# One-, Two- Sample Estimation of the Mean 

## Estimation Problems

### Problem 1

9.10) A random sample of 12 graduates of a certain secretarial school typed an average of 79.3 words per minute with a standard deviation of 7.8 words per minute. Assuming a normal distribution for the number of words typed per minute, find a 95% confidence interval for the average number of words typed by all graduates of this school.

In [30]:
n <- 12 # n = "size" = graduate_students
dof<- (n - 1) # degrees of freedom
sample_mean <- 79.3 # words per minute, "x bar"
s <- 7.8 # sample standard deviation "sigma" = "S"
confidence_level <- .95 #95% confidence level interval

# Set the confidence level
alpha <- (1 - confidence_level)

# Calculate the critical t-value
t_value <- qt(1 - alpha/2, dof)
cat("t-value: ", t_value, "\n")

# Calculate Margin of Error with the formula for the confidence interval
margin_of_error <- t_value * (s / sqrt(n))
cat("Margin of Error: ", margin_of_error, "\n")
cat("95% Confidence Interval : [ ", sample_mean - margin_of_error, " , ", sample_mean + margin_of_error , " ]")

t-value:  2.200985 
Margin of Error:  4.955884 
95% Confidence Interval : [  74.34412  ,  84.25588  ]

### Problem 2

9.13) A random sample of 12 shearing pins is taken in a study of the Rockwell hardness of the pin head. Measurements on the Rockwell hardness are made for each of the 12, yielding an average value of 48.50 with a sample standard deviation of 1.5. Assuming the measurements to be normally distributed, construct a 90% confidence interval for the mean Rockwell hardness.

In [8]:
n <- 12 # random sample of shearing pins
dof<- (n - 1) # degrees of freedom
sample_mean <- 48.50 # average value
s <- 1.5 # sample standard deviation "sigma" = "S"
confidence_level <- .90 #90% confidence level interval

# Set the confidence level
alpha <- (1 - confidence_level)

# Calculate the critical t-value
t_value <- qt(1 - alpha/2, dof)
cat("t-value: ", t_value, "\n")

# Calculate Margin of Error with the formula for the confidence interval
margin_of_error <- t_value * (s / sqrt(n))
cat("Margin of Error: ", margin_of_error, "\n")
cat("90% Confidence Interval : [ ", sample_mean - margin_of_error, " , ", sample_mean + margin_of_error , " ]")

t-value:  1.795885 
Margin of Error:  0.7776409 
90% Confidence Interval : [  47.72236  ,  49.27764  ]

### Problem 3

9.19) A random sample of 25 tablets of buffered aspirin contains, on average, 325.05 mg of aspirin per tablet, with a standard deviation of 0.5 mg. Find the 95% tolerance limits that will contain 90% of the tablet contents for this brand of buffered aspirin.
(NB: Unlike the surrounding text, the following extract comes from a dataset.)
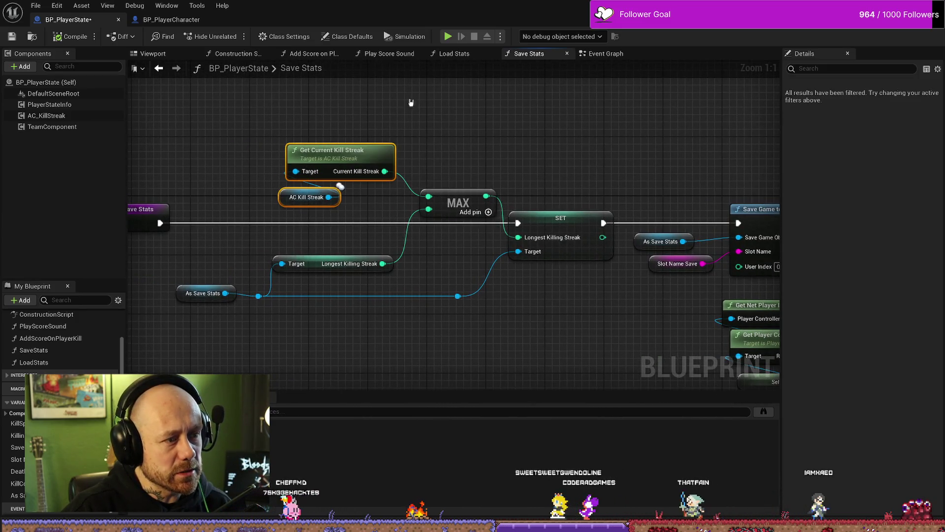
{"action": "left_click", "coordinate": [318, 264]}
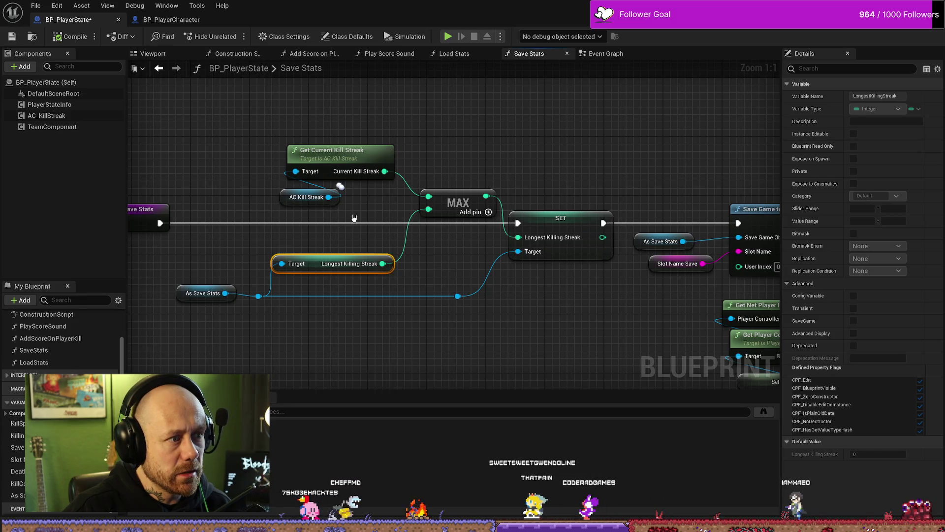
{"action": "left_click", "coordinate": [397, 210]}
{"action": "left_click_drag", "start_coordinate": [398, 209], "coordinate": [275, 125]}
Assume that the aspirin content is normally distributed.

In [9]:
n <- 25 # random sample of tablets of buffered aspirin
dof<- (n - 1) # degrees of freedom
sample_mean <- 325.05 # average value, 325.05 mg of aspirin per tablet
s <- 0.5 # sample standard deviation "sigma" = "S", of 0.5 mg 
lambda <- .95 #95% confidence level interval
p <- .90 # Proportion of the population p = 0.90

# Set the confidence level
alpha <- (1 - lambda)
# z-value corresponding to the cumulative probability p
z_value <- qnorm(p)
cat("z_value: ", z_value, "\n")

# chi-square value with n−1 degrees of freedom for the confidence level "lambda"
chi_squared <-  qchisq(lambda, dof)
cat("Chi-Squared value: ", chi_squared, "\n")

z_value:  1.281552 
Chi-Squared value:  36.41503 


In [10]:
# k = tolerance factor
tolerance_level <- (z_value * sqrt(1 + (1/n))) / sqrt(chi_squared / dof)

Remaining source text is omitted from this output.